Pochi giorni fa ci si chiedeva se l’Ucraina andasse verso la separazione delle province occidentali. Oggi è già ovvio che i movimenti separatisti sono talmente forti che non si può pensare che il paese rimanga unito. In Crimea e in altre regioni orientali la lingua d’uso corrente è il russo e la popolazione è in stragrande maggioranza filorussa; nelle regioni occidentali si parla l’ucraino e la maggioranza della popolazione ha forti sentimenti nazionalisti.
Come si vede nella mappa in testata, che mostra la situazione della regione prima del 1919, l’Ucraina odierna accorpa regioni che sono state sotto l’Impero Russo per secoli e regioni occidentali che hanno fatto parte dell’Impero Austroungarico per secoli. Le culture e le lingue e i sentimenti di appartenenza sono rimasti diversi, il paese non è culturalmente omogeneo.
La situazione è drammatica perché il paese è in bancarotta, ha urgente bisogno di aiuti dall’estero, e per rimettersi in piedi occorreranno anni di lavoro e di sacrifici, che presuppongono coesione sociale e politica. In un paese in cui il leader politico che prende il potere imprigiona il predecessore, come è successo a Giulia Tymoshenko, e la magistratura non è indipendente dal potere politico, è chiaro che gli animi sono esacerbati e la lotta politica è radicalizzata, anche senza contare la diversità etnica e linguistica fra le varie componenti regionali.
Le casse dello stato ucraino sono quasi vuote, presto mancherà il denaro per pagare stipendi e pensioni. La Russia aveva promesso un prestito di 15 miliardi di dollari al governo di Viktor Yanukovych. Ora ovviamente il prestito è sospeso. Anche la riduzione del 33% del prezzo del gas russo, negoziata lo scorso dicembre, potrebbe essere annullata. Questa settimana una delegazione del Fondo Monetario Internazionale dovrebbe incontrare il nuovo governo ad interim presieduto da Yatsenyuk.
I paesi europei non hanno gli strumenti istituzionali per dare una risposta comune alla crisi ucraina e all’intervento militare russo. La risposta potrebbe venire dalla Germania, sotto forma di trattative con i Russi e di sostegno all’economia di Kiev.
Anche i paesi del Gruppo di Visegrad (Polonia, Ungheria, Slovacchia e Repubblica Ceca) hanno tenuto consultazioni sulla crisi ucraina negli ultimi giorni, e hanno avuto incontri con il nuovo governo ad interim a Kiev.
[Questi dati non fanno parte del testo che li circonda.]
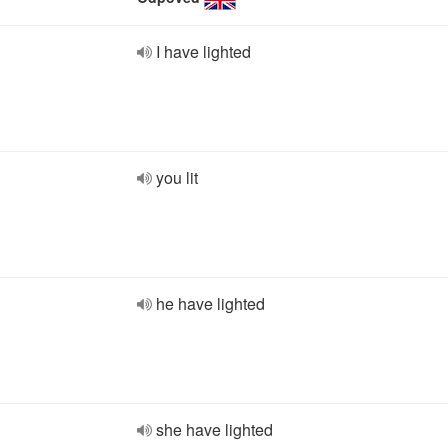
I have lighted
you lit
he have lighted
she have lighted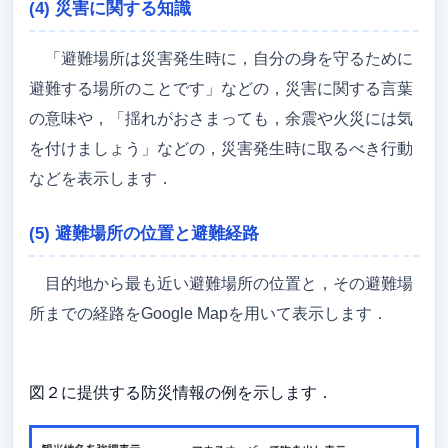
(4) 災害に関する知識
「避難場所は災害発生時に，自分の身を守るために
避難する場所のことです」などの，災害に関する言葉
の意味や，「揺れがおさまっても，余震や火災には気
を付けましょう」などの，災害発生時に取るべき行動
などを表示します．
(5) 避難場所の位置と避難経路
目的地から最も近い避難場所の位置と，その避難場
所までの経路をGoogle Mapを用いて表示します．
図２に提供する防災情報の例を示します．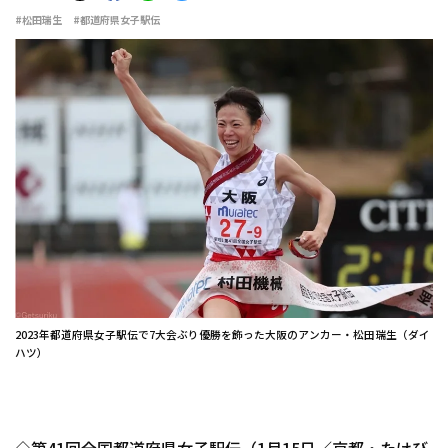
#松田瑞生
#都道府県女子駅伝
2023年都道府県女子駅伝で7大会ぶり優勝を飾った大阪のアンカー・松田瑞生（ダイ
ハツ）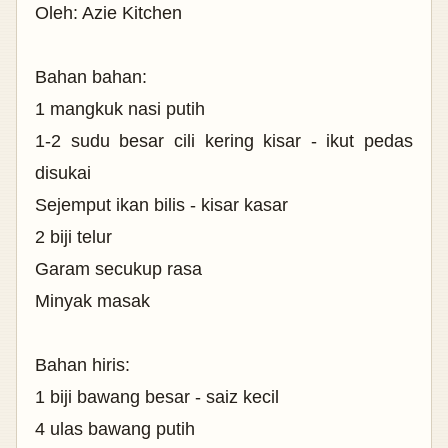
Oleh: Azie Kitchen
Bahan bahan:
1 mangkuk nasi putih
1-2 sudu besar cili kering kisar - ikut pedas
disukai
Sejemput ikan bilis - kisar kasar
2 biji telur
Garam secukup rasa
Minyak masak
Bahan hiris:
1 biji bawang besar - saiz kecil
4 ulas bawang putih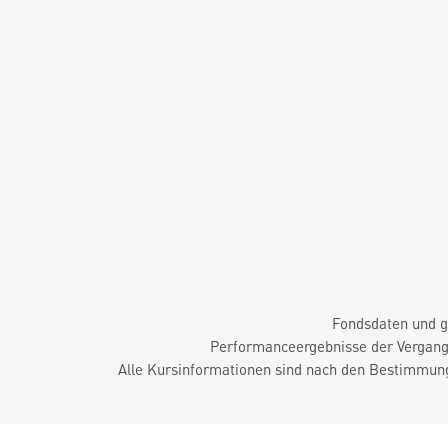
Fondsdaten und g
Performanceergebnisse der Vergange
Alle Kursinformationen sind nach den Bestimmung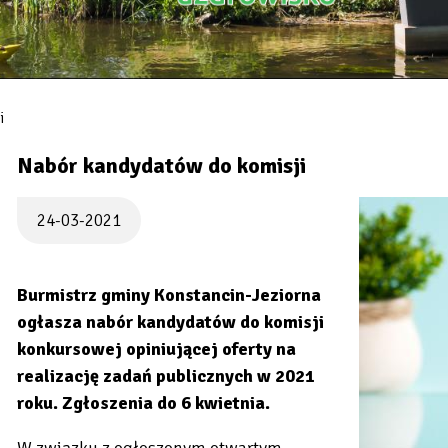
i
Nabór kandydatów do komisji
24-03-2021
Burmistrz gminy Konstancin-Jeziorna
ogłasza nabór kandydatów do komisji
konkursowej opiniującej oferty na
realizację zadań publicznych w 2021
roku. Zgłoszenia do 6 kwietnia.
W związku z ogłoszonym otwartym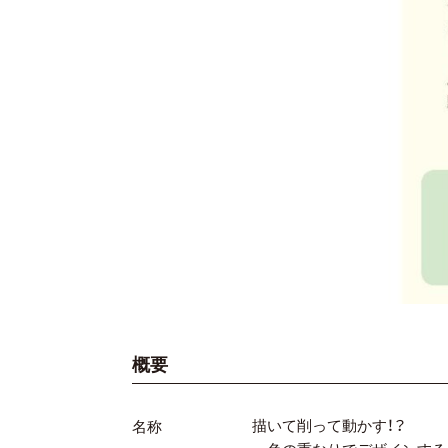
概要
描いて削って動かす！？
名称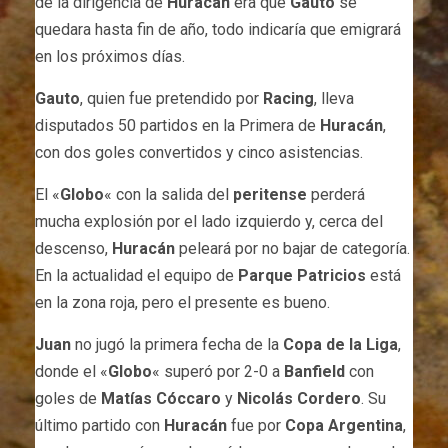
de la dirigencia de
Huracán
era que
Gauto
se
quedara hasta fin de año, todo indicaría que emigrará
en los próximos días.
Gauto
, quien fue pretendido por
Racing
, lleva
disputados 50 partidos en la Primera de
Huracán
,
con dos goles convertidos y cinco asistencias.
El «
Globo
«
con la salida del
peritense
perderá
mucha explosión por el lado izquierdo y, cerca del
descenso,
Huracán
peleará por no bajar de categoría.
En la actualidad el equipo de
Parque Patricios
está
en la zona roja, pero el presente es bueno.
Juan
no jugó la primera fecha de la
Copa de la Liga
,
donde el «
Globo
«
superó por 2-0 a
Banfield
con
goles de
Matías Cóccaro
y
Nicolás Cordero
. Su
último partido con
Huracán
fue por
Copa Argentina
,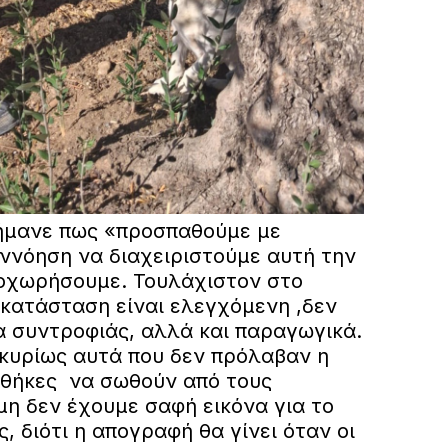
σήμανε πως «προσπαθούμε με
ννόηση να διαχειριστούμε αυτή την
οχωρήσουμε. Τουλάχιστον στο
 κατάσταση είναι ελεγχόμενη ,δεν
 συντροφιάς, αλλά και παραγωγικά.
κυρίως αυτά που δεν πρόλαβαν η
νθήκες να σωθούν από τους
όμη δεν έχουμε σαφή εικόνα για το
, διότι η απογραφή θα γίνει όταν οι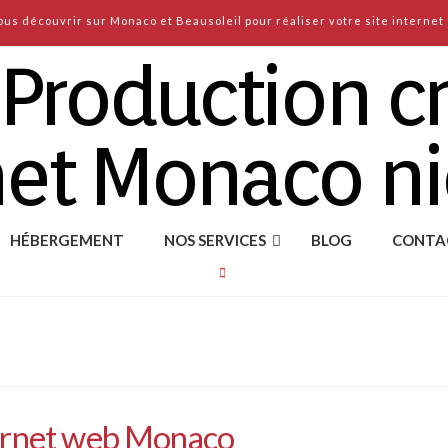
us découvrir sur Monaco et Beausoleil pour réaliser votre site internet 
HÉBERGEMENT
NOS SERVICES
BLOG
CONTA
ternet web Monaco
La Slovacchia in particolare potrebbe avere un ruolo nel far fluire verso l’Ucraina il gas che la Russia fornisce ai paesi occidentali a un prezzo inferiore a quello praticato all’Ucraina. Come si vede nella mappa a lato, la Slovacchia è un nodo di transito del gas russo che raggiunge i paesi dell’Europa Occidentale attraverso la Bielorussia e l’Ucraina. Una delle condutture potrebbe essere modificata rapidamente per far rifluire indietro una parte di questo gas. Un accordo di questo tipo era già stato discusso e preparato l’anno scorso fra i due paesi, ma non è ancora stato firmato, probabilmente per timore delle reazioni russe.
La Russia sta replicando in Ucraina il modello dell’intervento in Georgia del 2008, con un elemento istituzionale in più: l’intervento militare questa volta è autorizzato dal parlamento russo, per proteggere l’interesse della popolazione russa in Ucraina. La presenza di consistenti minoranze russe anche in Moldavia e nei paesi Baltici potrebbe permettere alla Russia di intervenire anche in questi paesi, in caso di future crisi.
È chiaro che qualche forma di accordo deve essere raggiunto fra la Russia e l’Europa per definire le relative sfere di influenza e le forme della reciproca collaborazione. Ma l’Europa non è una realtà politica organizzata con istituzioni politiche comuni e questo è un problema che sta a noi risolvere.